Data excerpt:
>>

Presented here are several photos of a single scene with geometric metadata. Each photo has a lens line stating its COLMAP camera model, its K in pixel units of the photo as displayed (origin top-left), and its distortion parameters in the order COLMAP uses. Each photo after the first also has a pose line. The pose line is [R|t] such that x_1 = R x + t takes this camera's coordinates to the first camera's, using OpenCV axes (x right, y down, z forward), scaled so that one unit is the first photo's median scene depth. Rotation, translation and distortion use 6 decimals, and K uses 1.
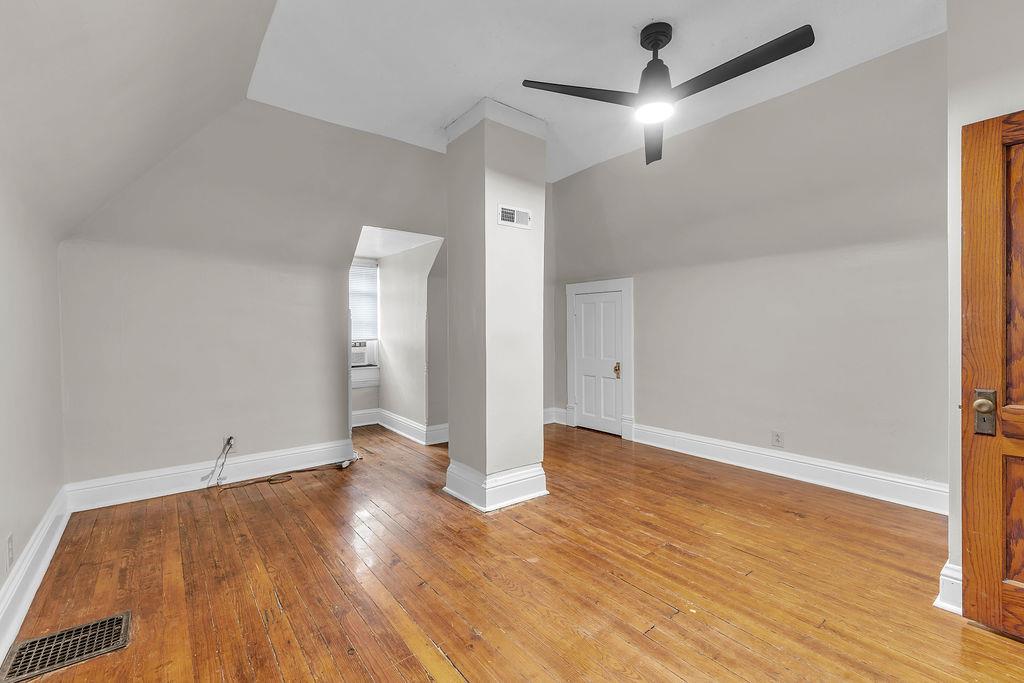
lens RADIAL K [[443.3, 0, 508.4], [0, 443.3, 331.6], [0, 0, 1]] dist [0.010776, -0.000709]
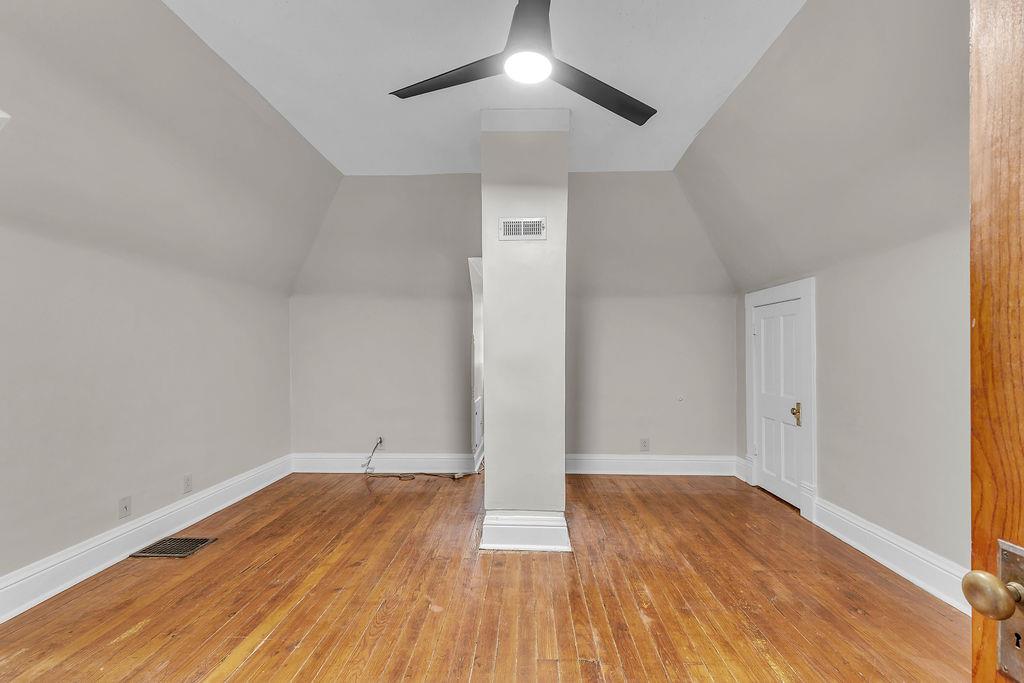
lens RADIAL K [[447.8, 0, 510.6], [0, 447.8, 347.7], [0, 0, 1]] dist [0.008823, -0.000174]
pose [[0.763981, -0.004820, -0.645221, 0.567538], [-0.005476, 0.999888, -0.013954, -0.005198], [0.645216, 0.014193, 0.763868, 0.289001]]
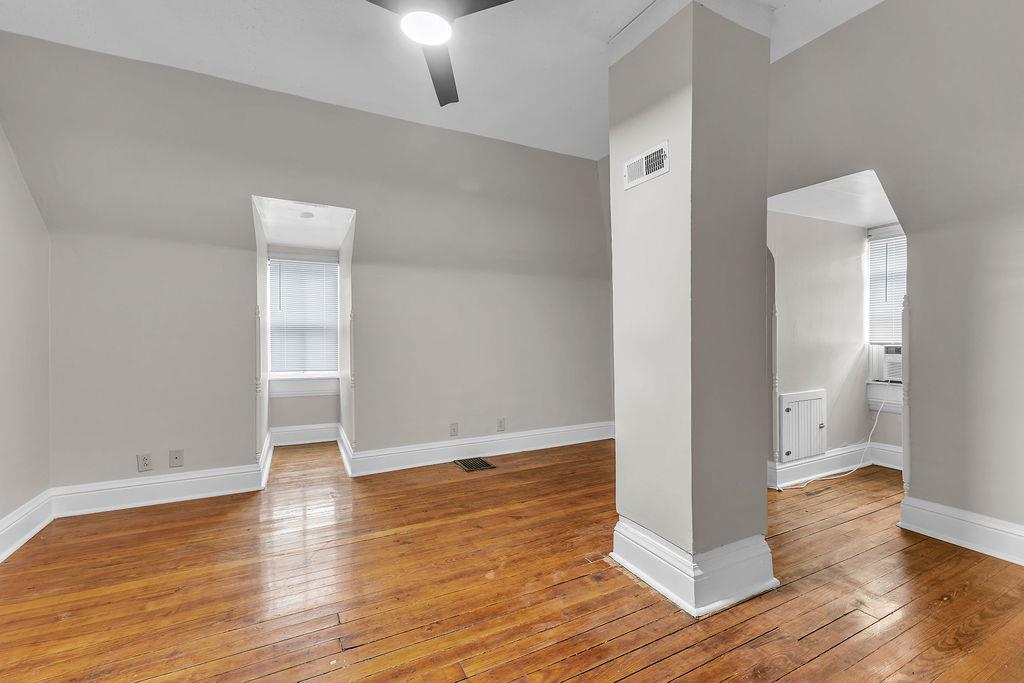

<<

Task statement: Reproduce every line of the listing above word for word, leaving out the pictures.

Answer to this exercise:
Presented here are several photos of a single scene with geometric metadata. Each photo has a lens line stating its COLMAP camera model, its K in pixel units of the photo as displayed (origin top-left), and its distortion parameters in the order COLMAP uses. Each photo after the first also has a pose line. The pose line is [R|t] such that x_1 = R x + t takes this camera's coordinates to the first camera's, using OpenCV axes (x right, y down, z forward), scaled so that one unit is the first photo's median scene depth. Rotation, translation and distortion use 6 decimals, and K uses 1.
lens RADIAL K [[443.3, 0, 508.4], [0, 443.3, 331.6], [0, 0, 1]] dist [0.010776, -0.000709]
lens RADIAL K [[447.8, 0, 510.6], [0, 447.8, 347.7], [0, 0, 1]] dist [0.008823, -0.000174]
pose [[0.763981, -0.004820, -0.645221, 0.567538], [-0.005476, 0.999888, -0.013954, -0.005198], [0.645216, 0.014193, 0.763868, 0.289001]]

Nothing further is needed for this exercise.